Configuring afi-safi ipv4-labeled-unicast indicates that all advertised IPv4 prefixes are sent to the remote BGP peer as an RFC 3107 formatted label. The next-hop-self command only applies to labeled IPv4 prefixes.

# on AN-1:
    network-instance default 
        protocols {
            bgp {
                admin-state enable
                autonomous-system 64496
                router-id 192.0.2.1
                best-path-selection {
                    advertise-inactive true
                }
                bgp-label {
                    labeled-unicast {
                        dynamic-label-block bgp-lu-block
                    }
                }
                afi-safi ipv4-labeled-unicast {
                    admin-state enable
                    ipv4-labeled-unicast {
                        next-hop-resolution {
                            ipv4-next-hops {
                                route-resolution {
                                    ignore-default-routes true
                                }
                                tunnel-resolution {
                                    allowed-tunnel-types [
                                        ldp
                                    ]
                                }
                            }
                        }
                    }
                }
                group ABRs {
                    admin-state enable
                    peer-as 64496
                    afi-safi ipv4-labeled-unicast {
                        admin-state enable
                    }
                }
                neighbor 192.0.2.2 {
                    description ABR2
                    peer-group ABRs
                }
            }

You can show the BGP sessions with the show network-instance default protocols bgp neighbor command.

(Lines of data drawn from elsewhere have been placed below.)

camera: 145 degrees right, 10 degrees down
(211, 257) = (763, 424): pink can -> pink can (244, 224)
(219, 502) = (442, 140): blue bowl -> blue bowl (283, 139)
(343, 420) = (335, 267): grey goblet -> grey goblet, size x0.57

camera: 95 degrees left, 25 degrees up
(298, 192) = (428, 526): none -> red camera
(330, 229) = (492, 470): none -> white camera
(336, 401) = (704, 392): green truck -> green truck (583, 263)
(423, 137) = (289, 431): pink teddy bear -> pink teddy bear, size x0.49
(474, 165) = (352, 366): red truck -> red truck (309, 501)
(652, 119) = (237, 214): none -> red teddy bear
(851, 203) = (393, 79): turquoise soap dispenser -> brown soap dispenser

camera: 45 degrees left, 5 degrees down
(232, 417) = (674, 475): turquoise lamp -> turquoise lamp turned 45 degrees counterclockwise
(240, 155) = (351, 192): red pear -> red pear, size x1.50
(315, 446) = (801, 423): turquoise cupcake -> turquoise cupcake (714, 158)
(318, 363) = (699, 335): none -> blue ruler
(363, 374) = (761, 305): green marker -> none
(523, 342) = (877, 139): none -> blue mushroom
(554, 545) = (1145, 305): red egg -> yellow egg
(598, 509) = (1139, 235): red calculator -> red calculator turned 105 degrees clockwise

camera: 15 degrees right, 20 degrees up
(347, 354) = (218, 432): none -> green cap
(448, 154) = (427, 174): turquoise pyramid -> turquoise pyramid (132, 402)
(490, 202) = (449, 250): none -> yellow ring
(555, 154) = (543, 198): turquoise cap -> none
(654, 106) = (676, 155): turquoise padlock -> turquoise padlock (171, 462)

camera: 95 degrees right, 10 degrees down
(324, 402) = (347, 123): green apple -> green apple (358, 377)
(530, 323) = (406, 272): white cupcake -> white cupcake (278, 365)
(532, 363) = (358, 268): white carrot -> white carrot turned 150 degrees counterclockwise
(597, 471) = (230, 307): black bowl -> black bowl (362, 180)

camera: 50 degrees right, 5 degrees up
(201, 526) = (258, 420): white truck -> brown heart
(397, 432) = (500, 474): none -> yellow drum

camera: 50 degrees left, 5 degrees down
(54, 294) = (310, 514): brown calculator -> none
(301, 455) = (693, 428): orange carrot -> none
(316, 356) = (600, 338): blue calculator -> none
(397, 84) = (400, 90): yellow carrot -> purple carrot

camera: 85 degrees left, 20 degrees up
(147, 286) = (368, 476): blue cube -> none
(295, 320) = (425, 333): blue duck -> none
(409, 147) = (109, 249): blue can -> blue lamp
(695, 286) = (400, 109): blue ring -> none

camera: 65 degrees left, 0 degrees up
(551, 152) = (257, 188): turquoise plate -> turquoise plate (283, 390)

Export policy configuration for Seamless MPLS

A policy is required on the ANs to advertise the system IP address in labeled BGP toward the ABRs. The same policy is required on the ABRs to advertise their system IP address in labeled BGP toward the core and the AN.

Configuring export policies on ANs and ABRs

Configure a policy on ANs and ABRs

# on AN-1 and ABR-2:
    routing-policy {
        prefix-set local-loopback {
            prefix 192.0.2.1/32 mask-length-range exact {
            }
        }
        policy export-system {
            statement 10 {
                match {
                    prefix-set local-loopback
                    protocol local
                }
                action {
                    policy-result accept
                }
            }
        }
    }

Apply the policy on AN-1

You can apply the export policy to BGP in one of the following bgp contexts:
  • protocols bgp
  • protocols bgp neighbor
  • protocols bgp group

Or to apply the policy to BGP-LU only, use one of the following contexts:

  • protocols bgp afi-safi ipv4-labeled-unicast
  • protocols bgp neighbor afi-safi ipv4-labeled-unicast
  • protocols bgp group afi-safi ipv4-labeled-unicast

In this example, the export policy is applied to BGP-LU in the group ABRs on AN-1, as follows:

# on AN-1:
    network-instance default {
        protocols {
            bgp {
                group ABRs {
                    afi-safi ipv4-labeled-unicast {
                        export-policy export-system
                    }
                }
            }
        }
    }

Apply the policy on ABR-2

The same export policy is applied in the group core on ABR-2, as follows:

# on ABR-2:
    network-instance default {
        protocols {
            bgp {
                group core {
                    afi-safi ipv4-labeled-unicast {
                        export-policy export-system
                    }
                }
            }
        }
    }

A similar export policy is required to export prefix 192.0.2.5 from AN-5 to ABR-4 and from ABR-4 to the RR in the core network, P-3.

Use the show network-instance default route-table command to display the route table. The prefix of the remote AN should be added to the routing table in AN-1.